Он сделал шаг к Флоре, потом остановился. Начал что-то говорить, но тут затопала по лестнице Руби. Вошла в кухню, ворча, как не смогла найти нужный объектив, «суперширик», а как снимать то, что она хотела, без этого объектива? Она знала, что он где-то лежит, в Испании он у нее был, если только она его не потеряла, не оставила случайно в номере или в арендованной машине, что означает, что ей придется звонить Ивану или его родителям, и ну его на фиг! Она ни за что не станет звонить Ивану.
Руби обернулась со стаканом апельсинового сока в руке и увидела, как ее родители смотрят друг на друга, а потом на нее.
– Что?
– Доброе утро, – сказала Флора.
– Доброе утро, матушка, – театрально поклонилась Руби, потом повернулась к Джулиану: – Доброе утро, батюшка.

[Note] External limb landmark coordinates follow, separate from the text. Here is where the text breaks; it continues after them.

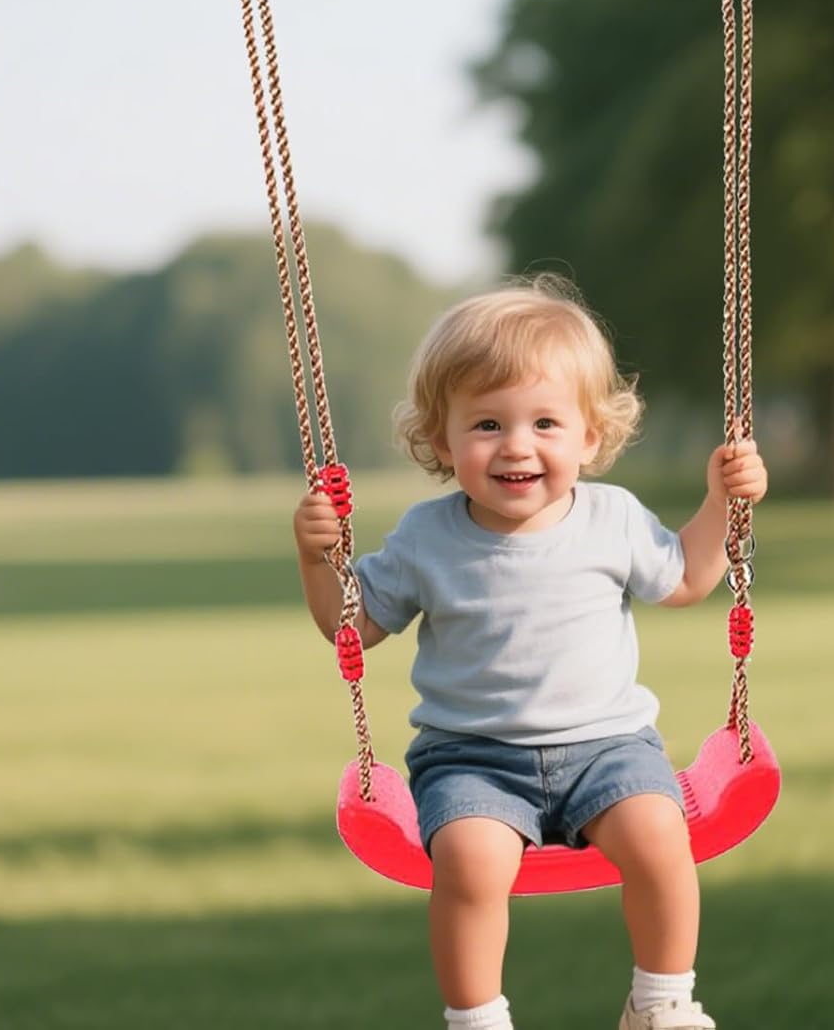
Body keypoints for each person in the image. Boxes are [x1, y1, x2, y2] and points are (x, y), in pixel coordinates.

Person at [294, 276, 768, 1030]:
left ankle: (661, 1003)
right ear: (442, 440)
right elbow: (352, 627)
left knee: (659, 836)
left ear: (589, 436)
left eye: (546, 422)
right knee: (470, 862)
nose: (517, 445)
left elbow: (685, 579)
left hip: (609, 748)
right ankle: (478, 1019)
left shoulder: (612, 518)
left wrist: (722, 505)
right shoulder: (426, 536)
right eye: (487, 423)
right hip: (471, 758)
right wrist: (317, 558)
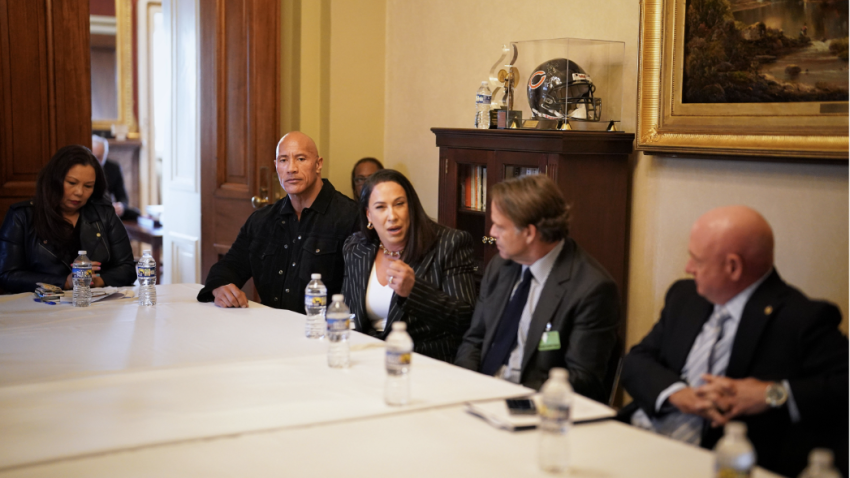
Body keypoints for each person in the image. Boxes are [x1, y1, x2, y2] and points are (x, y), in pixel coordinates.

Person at [620, 206, 848, 478]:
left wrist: (771, 394)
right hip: (639, 438)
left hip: (716, 460)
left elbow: (841, 386)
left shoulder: (801, 318)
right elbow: (636, 360)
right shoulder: (685, 297)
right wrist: (677, 395)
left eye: (697, 260)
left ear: (733, 267)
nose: (688, 268)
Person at [455, 174, 620, 402]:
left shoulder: (591, 289)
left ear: (529, 233)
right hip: (480, 397)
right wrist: (467, 386)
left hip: (536, 407)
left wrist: (514, 399)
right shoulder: (500, 266)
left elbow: (583, 380)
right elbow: (474, 340)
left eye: (500, 226)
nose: (492, 233)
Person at [197, 131, 359, 310]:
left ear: (318, 164)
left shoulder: (349, 217)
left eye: (301, 159)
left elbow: (359, 293)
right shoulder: (261, 221)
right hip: (270, 329)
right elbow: (229, 267)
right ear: (276, 166)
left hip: (323, 331)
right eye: (283, 160)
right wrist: (220, 287)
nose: (291, 168)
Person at [342, 169, 476, 363]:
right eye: (381, 207)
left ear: (411, 207)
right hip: (368, 359)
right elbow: (350, 314)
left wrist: (414, 291)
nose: (392, 216)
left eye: (399, 204)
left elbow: (465, 318)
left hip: (424, 360)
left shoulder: (449, 244)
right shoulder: (355, 248)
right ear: (368, 215)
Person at [0, 145, 136, 293]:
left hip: (96, 306)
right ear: (54, 179)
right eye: (72, 183)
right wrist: (65, 282)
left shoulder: (104, 214)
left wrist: (96, 281)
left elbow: (127, 269)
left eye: (88, 186)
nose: (79, 192)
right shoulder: (21, 216)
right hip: (41, 309)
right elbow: (7, 276)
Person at [91, 134, 132, 220]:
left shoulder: (114, 168)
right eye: (93, 156)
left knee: (135, 214)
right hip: (91, 211)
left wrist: (121, 206)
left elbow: (123, 197)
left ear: (105, 155)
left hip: (108, 211)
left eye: (99, 157)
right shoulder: (83, 169)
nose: (96, 161)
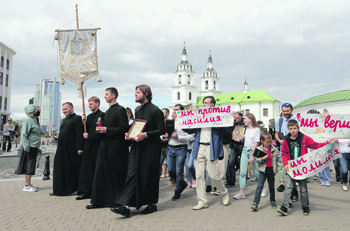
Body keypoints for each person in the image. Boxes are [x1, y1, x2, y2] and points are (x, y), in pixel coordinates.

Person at [111, 85, 165, 218]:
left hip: (151, 149)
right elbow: (137, 126)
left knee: (149, 176)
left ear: (146, 93)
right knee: (132, 175)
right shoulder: (138, 109)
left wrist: (145, 135)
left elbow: (161, 130)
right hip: (137, 147)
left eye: (138, 92)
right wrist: (129, 134)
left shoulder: (155, 110)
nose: (135, 94)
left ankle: (151, 204)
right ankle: (126, 206)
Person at [277, 119, 337, 216]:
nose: (293, 130)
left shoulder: (304, 138)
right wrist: (285, 164)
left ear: (298, 128)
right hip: (291, 167)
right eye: (291, 128)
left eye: (295, 128)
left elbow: (316, 145)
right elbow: (284, 153)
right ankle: (284, 207)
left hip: (302, 168)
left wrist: (328, 143)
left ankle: (305, 206)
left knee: (303, 188)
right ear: (288, 129)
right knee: (288, 187)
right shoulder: (286, 140)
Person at [184, 96, 234, 210]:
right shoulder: (199, 116)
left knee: (213, 175)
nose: (204, 105)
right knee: (199, 175)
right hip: (199, 147)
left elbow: (227, 131)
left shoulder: (218, 117)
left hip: (211, 148)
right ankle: (202, 201)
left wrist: (231, 120)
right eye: (203, 103)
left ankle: (224, 191)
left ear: (212, 105)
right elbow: (190, 129)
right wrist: (181, 121)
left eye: (206, 103)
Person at [86, 89, 130, 209]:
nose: (104, 96)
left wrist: (107, 130)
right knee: (100, 173)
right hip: (104, 146)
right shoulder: (107, 112)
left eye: (106, 94)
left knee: (114, 174)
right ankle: (98, 201)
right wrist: (99, 129)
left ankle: (116, 201)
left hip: (116, 147)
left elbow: (123, 128)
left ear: (113, 95)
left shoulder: (120, 110)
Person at [50, 102, 84, 196]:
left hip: (72, 148)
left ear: (72, 108)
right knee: (60, 168)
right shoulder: (64, 120)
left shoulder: (77, 118)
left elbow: (79, 134)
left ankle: (72, 189)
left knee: (70, 170)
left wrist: (80, 148)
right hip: (62, 148)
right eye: (63, 110)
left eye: (66, 109)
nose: (64, 111)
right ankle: (59, 189)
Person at [76, 96, 105, 201]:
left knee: (94, 169)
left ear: (97, 104)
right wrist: (83, 121)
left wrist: (90, 136)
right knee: (85, 170)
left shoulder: (102, 115)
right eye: (88, 104)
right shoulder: (89, 116)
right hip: (88, 146)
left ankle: (94, 192)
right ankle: (85, 191)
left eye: (91, 104)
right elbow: (86, 129)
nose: (89, 106)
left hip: (96, 146)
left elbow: (99, 132)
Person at [166, 104, 193, 201]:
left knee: (179, 172)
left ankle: (177, 192)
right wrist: (165, 136)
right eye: (173, 109)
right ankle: (183, 184)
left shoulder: (186, 122)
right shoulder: (170, 122)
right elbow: (165, 135)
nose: (174, 111)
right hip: (170, 148)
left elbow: (190, 137)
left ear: (182, 111)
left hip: (181, 148)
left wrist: (179, 137)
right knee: (170, 171)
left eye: (177, 110)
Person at [251, 132, 282, 211]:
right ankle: (255, 202)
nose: (269, 143)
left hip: (271, 170)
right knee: (259, 186)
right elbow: (256, 159)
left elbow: (279, 158)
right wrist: (262, 159)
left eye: (270, 142)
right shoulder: (259, 149)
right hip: (262, 170)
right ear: (262, 141)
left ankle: (272, 201)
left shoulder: (274, 149)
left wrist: (281, 164)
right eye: (267, 142)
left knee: (271, 187)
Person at [233, 113, 261, 200]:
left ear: (250, 120)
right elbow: (244, 140)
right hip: (245, 150)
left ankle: (263, 188)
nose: (244, 120)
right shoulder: (244, 129)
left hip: (254, 150)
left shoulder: (257, 129)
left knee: (256, 172)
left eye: (245, 119)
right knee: (243, 172)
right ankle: (242, 192)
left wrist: (252, 155)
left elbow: (256, 143)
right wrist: (241, 138)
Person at [14, 105, 41, 192]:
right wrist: (26, 147)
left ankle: (29, 184)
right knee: (28, 165)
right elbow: (24, 134)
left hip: (34, 146)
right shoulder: (28, 120)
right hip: (29, 146)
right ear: (32, 110)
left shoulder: (35, 120)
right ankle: (26, 186)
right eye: (37, 109)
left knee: (31, 165)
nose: (39, 110)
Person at [275, 103, 296, 193]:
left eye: (287, 111)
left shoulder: (296, 120)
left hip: (294, 148)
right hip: (283, 148)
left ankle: (293, 191)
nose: (285, 113)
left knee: (292, 169)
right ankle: (282, 184)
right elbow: (276, 134)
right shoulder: (280, 121)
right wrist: (280, 141)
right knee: (282, 166)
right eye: (284, 111)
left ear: (291, 110)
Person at [226, 112, 244, 187]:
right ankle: (231, 181)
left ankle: (243, 181)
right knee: (231, 163)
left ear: (241, 117)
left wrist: (241, 140)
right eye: (234, 118)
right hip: (234, 145)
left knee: (242, 164)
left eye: (236, 118)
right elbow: (230, 135)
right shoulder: (232, 124)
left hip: (242, 145)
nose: (235, 119)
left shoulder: (245, 125)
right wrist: (230, 146)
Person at [160, 108, 170, 179]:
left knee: (170, 163)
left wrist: (167, 138)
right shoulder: (159, 122)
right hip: (160, 145)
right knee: (159, 163)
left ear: (167, 114)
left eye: (163, 113)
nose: (161, 114)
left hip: (168, 145)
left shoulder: (169, 122)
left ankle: (173, 180)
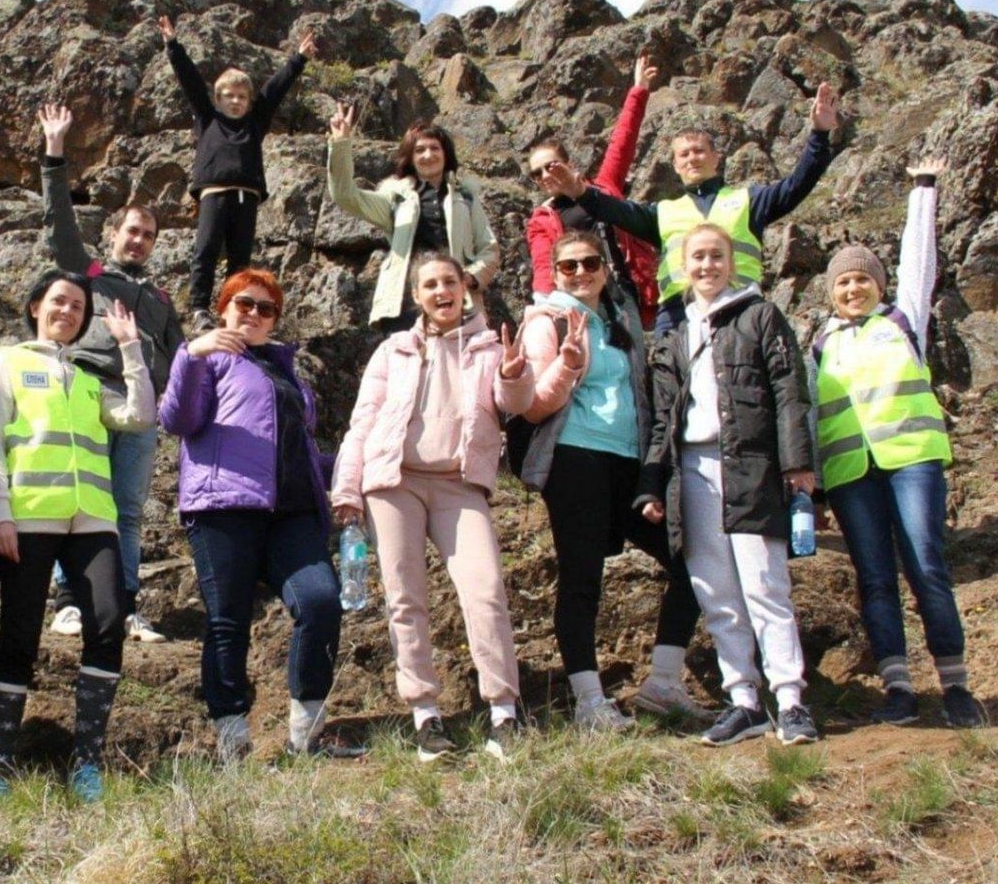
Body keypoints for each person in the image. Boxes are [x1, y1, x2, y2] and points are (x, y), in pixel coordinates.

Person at [332, 252, 533, 760]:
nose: (442, 291)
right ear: (416, 296)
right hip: (392, 483)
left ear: (465, 289)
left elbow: (517, 402)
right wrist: (347, 490)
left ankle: (504, 712)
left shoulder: (490, 346)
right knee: (405, 599)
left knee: (485, 590)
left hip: (458, 484)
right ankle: (425, 715)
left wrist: (513, 374)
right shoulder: (392, 350)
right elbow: (364, 422)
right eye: (430, 285)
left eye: (450, 282)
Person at [812, 158, 982, 729]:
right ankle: (899, 689)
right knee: (875, 579)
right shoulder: (821, 345)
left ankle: (956, 687)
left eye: (862, 278)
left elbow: (920, 263)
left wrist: (923, 192)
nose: (853, 287)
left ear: (880, 286)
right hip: (850, 474)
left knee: (926, 565)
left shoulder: (903, 319)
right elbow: (810, 415)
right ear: (831, 292)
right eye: (843, 281)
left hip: (911, 462)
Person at [518, 232, 711, 731]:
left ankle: (662, 684)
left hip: (629, 461)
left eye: (589, 264)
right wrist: (568, 364)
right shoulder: (547, 321)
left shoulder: (623, 319)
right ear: (555, 273)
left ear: (604, 269)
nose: (580, 273)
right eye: (568, 267)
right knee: (583, 579)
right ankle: (589, 702)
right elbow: (533, 404)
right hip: (575, 459)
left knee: (691, 560)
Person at [638, 225, 819, 746]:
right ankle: (743, 699)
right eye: (697, 257)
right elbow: (661, 422)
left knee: (765, 585)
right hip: (691, 473)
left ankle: (790, 700)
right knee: (715, 591)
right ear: (683, 266)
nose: (707, 266)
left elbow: (790, 391)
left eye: (716, 256)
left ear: (732, 260)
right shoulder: (672, 337)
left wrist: (796, 464)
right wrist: (652, 485)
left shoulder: (760, 316)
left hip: (752, 466)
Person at [0, 271, 155, 802]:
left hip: (93, 520)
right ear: (36, 306)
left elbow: (140, 415)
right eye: (58, 301)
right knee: (19, 636)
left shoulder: (85, 377)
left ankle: (87, 763)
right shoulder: (7, 362)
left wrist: (131, 351)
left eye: (77, 306)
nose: (67, 311)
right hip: (29, 520)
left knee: (107, 621)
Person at [158, 267, 345, 761]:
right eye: (245, 303)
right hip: (224, 507)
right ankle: (232, 737)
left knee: (321, 601)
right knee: (227, 622)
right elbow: (178, 419)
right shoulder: (211, 359)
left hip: (294, 511)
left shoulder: (286, 369)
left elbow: (298, 449)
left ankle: (306, 732)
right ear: (223, 308)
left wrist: (354, 467)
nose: (255, 315)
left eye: (267, 309)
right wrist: (190, 354)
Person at [38, 103, 185, 646]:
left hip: (139, 402)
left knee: (125, 510)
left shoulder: (159, 298)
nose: (139, 240)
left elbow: (179, 356)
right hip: (90, 386)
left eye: (148, 234)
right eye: (132, 231)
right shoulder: (90, 272)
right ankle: (70, 601)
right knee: (80, 497)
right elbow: (58, 224)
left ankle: (124, 607)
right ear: (114, 233)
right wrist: (55, 153)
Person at [540, 82, 840, 327]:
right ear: (675, 165)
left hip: (740, 309)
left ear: (716, 158)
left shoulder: (747, 200)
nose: (692, 158)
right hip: (677, 317)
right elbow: (616, 210)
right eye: (683, 154)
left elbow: (796, 185)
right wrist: (579, 191)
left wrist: (819, 135)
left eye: (699, 151)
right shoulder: (664, 213)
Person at [159, 15, 318, 321]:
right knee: (205, 251)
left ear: (248, 101)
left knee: (240, 260)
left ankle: (234, 309)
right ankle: (199, 308)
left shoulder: (254, 124)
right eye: (229, 96)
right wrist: (173, 46)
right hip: (214, 194)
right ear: (217, 99)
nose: (235, 101)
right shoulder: (208, 119)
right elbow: (190, 81)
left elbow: (274, 90)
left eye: (242, 97)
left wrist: (299, 59)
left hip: (247, 197)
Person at [327, 109, 498, 331]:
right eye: (419, 150)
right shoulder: (396, 198)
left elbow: (490, 249)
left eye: (435, 148)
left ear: (446, 155)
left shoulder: (465, 197)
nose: (428, 155)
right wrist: (341, 144)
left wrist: (471, 277)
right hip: (405, 302)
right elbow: (346, 196)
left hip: (456, 301)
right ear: (411, 157)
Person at [526, 55, 662, 325]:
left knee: (633, 363)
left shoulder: (604, 187)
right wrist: (543, 303)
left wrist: (639, 90)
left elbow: (622, 143)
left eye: (550, 166)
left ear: (568, 164)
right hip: (581, 301)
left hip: (624, 292)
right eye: (537, 173)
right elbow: (544, 263)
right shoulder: (541, 219)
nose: (545, 175)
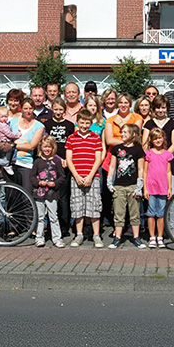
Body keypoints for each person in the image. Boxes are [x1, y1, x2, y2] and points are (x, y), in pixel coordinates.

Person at [142, 94, 174, 241]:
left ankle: (172, 229)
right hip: (152, 165)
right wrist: (153, 155)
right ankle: (153, 233)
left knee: (170, 197)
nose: (160, 110)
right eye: (158, 107)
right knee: (152, 201)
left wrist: (163, 156)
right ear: (154, 109)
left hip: (167, 164)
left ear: (167, 108)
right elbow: (145, 144)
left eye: (163, 107)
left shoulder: (173, 123)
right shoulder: (149, 124)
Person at [103, 93, 143, 227]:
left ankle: (132, 224)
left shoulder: (137, 118)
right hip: (115, 159)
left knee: (132, 193)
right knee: (115, 193)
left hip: (132, 160)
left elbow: (136, 137)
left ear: (130, 104)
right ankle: (117, 224)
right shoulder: (110, 120)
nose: (123, 105)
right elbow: (109, 140)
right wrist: (128, 141)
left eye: (126, 102)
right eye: (120, 102)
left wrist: (121, 125)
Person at [65, 109, 104, 248]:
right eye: (82, 123)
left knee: (94, 206)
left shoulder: (95, 138)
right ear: (77, 122)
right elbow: (69, 159)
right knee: (77, 206)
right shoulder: (71, 138)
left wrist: (90, 176)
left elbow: (98, 159)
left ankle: (96, 235)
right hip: (76, 177)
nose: (84, 126)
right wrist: (76, 175)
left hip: (92, 177)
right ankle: (79, 234)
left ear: (91, 123)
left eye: (87, 123)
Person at [107, 124, 146, 249]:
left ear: (133, 134)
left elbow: (141, 168)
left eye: (125, 132)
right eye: (122, 132)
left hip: (133, 185)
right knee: (119, 213)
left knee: (134, 213)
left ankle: (136, 237)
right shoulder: (116, 149)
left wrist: (139, 186)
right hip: (119, 185)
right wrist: (109, 182)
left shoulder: (138, 150)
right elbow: (112, 166)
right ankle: (117, 237)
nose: (122, 134)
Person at [44, 98, 75, 237]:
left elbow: (71, 145)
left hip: (65, 164)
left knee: (63, 196)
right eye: (55, 109)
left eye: (60, 109)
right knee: (51, 195)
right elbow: (46, 144)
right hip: (51, 162)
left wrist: (67, 159)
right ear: (52, 109)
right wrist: (56, 158)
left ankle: (64, 226)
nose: (58, 112)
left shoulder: (69, 125)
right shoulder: (47, 124)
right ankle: (52, 226)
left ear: (64, 110)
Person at [30, 135, 66, 248]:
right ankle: (39, 238)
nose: (47, 149)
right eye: (45, 147)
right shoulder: (37, 161)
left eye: (49, 147)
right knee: (40, 217)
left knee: (53, 216)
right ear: (41, 147)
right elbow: (32, 176)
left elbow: (62, 176)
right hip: (39, 194)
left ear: (53, 148)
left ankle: (57, 238)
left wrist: (55, 183)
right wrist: (38, 182)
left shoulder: (56, 161)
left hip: (52, 194)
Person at [143, 128, 173, 249]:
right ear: (151, 140)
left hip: (163, 188)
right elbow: (145, 172)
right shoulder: (148, 154)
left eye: (160, 138)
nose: (158, 140)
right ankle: (152, 237)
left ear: (163, 138)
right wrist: (145, 188)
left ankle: (160, 237)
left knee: (161, 213)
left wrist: (169, 188)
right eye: (155, 138)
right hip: (151, 187)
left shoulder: (167, 154)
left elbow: (169, 172)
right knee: (151, 213)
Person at [10, 98, 45, 193]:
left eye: (30, 108)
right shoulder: (13, 122)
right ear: (21, 109)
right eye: (25, 108)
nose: (28, 111)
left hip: (26, 163)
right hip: (11, 162)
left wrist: (13, 145)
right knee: (11, 194)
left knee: (26, 194)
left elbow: (31, 146)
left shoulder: (39, 126)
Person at [0, 106, 21, 175]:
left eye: (6, 116)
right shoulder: (3, 125)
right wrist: (18, 134)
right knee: (10, 152)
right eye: (2, 117)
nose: (4, 118)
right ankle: (7, 165)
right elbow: (9, 134)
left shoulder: (1, 124)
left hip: (2, 141)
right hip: (4, 142)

– Уверен, у Чарли есть любой объектив, которого тебе не хватает, – сказал Джулиан.
– Но суть в том, чтобы я сняла то, что Чарли не снимает.
– Так если он не использует суперширик, ты сможешь его взять, так?
Руби выдала один из своих коронных вздохов, с опущенными плечами и нижней челюстью.
– Видимо, да, пап. – Она села за стол, и Джулиан поставил перед ней тарелку с оладьями. – Хммм.
Руби наклонилась лицом в тарелку и вдохнула, снова на пятерку. Схватила сироп.
– Эй, а когда мы летим домой?
Джулиан посмотрел на Флору. Флора посмотрела на Джулиана. Ее реплика.
– По-моему, вы улетаете в понедельник утром, – сказала Флора.
– В смысле? А ты прилетишь потом?
– Да. Я возвращаюсь в город поработать.
– Не понимаю, – сказала Руби, как всегда нарезая оладьи на мелкие кусочки. – Почему тебе надо сейчас работать в Нью-Йорке? Ты дома записаться не можешь?
– Я подумывала о том, чтобы провести какое-то время в Нью-Йорке, – сказала Флора, отметив про себя, как небрежно звучит ее голос, потому что сердце у нее летело галопом, как чистокровный конь вокруг девятой метки. – Квартира моего приятеля Майкла свободна, и я подумала, что вернусь, поживу там немного, может быть, разведаю кое-какие возможности. Представлюсь агентам по кастингу, обойду всех.